Task input:
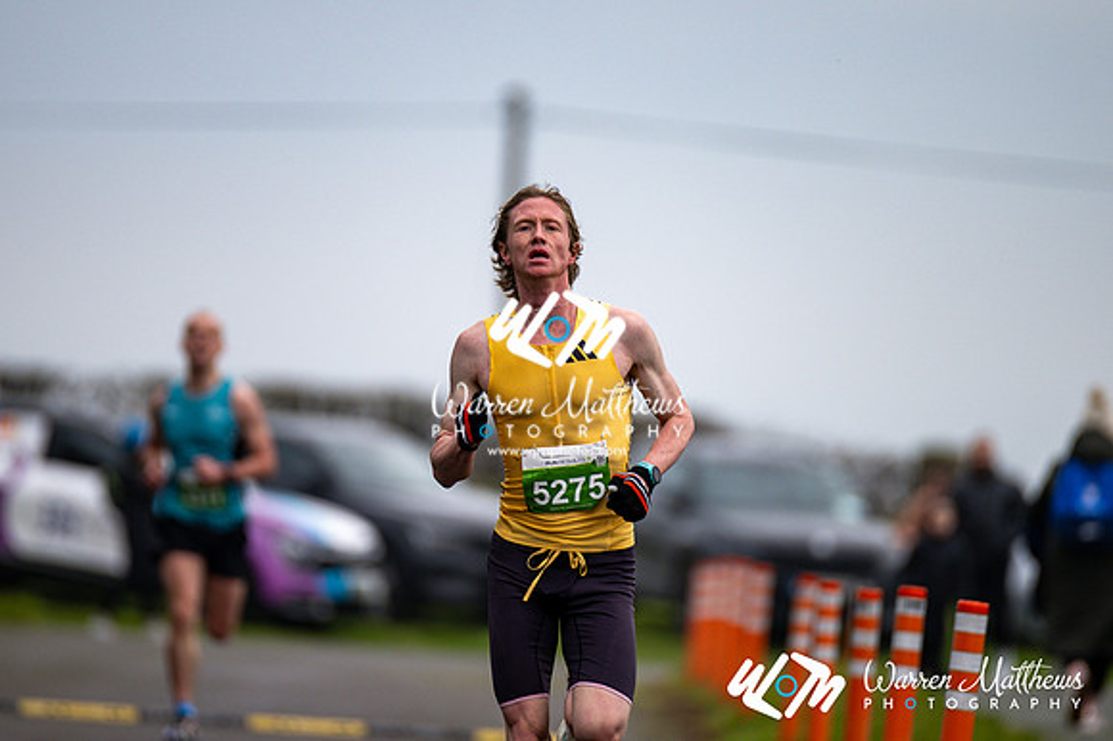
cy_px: 370
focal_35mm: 450
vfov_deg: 3.1
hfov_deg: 4.6
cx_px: 556
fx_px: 13904
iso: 220
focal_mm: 300
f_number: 2.8
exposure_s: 1/1600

Task statement: If a record holds a picture, skip the picture and write out everything else exactly.

Task response:
cy_px: 370
focal_35mm: 450
vfov_deg: 3.1
hfov_deg: 4.6
cx_px: 556
fx_px: 13904
iso: 220
focal_mm: 300
f_number: 2.8
exposure_s: 1/1600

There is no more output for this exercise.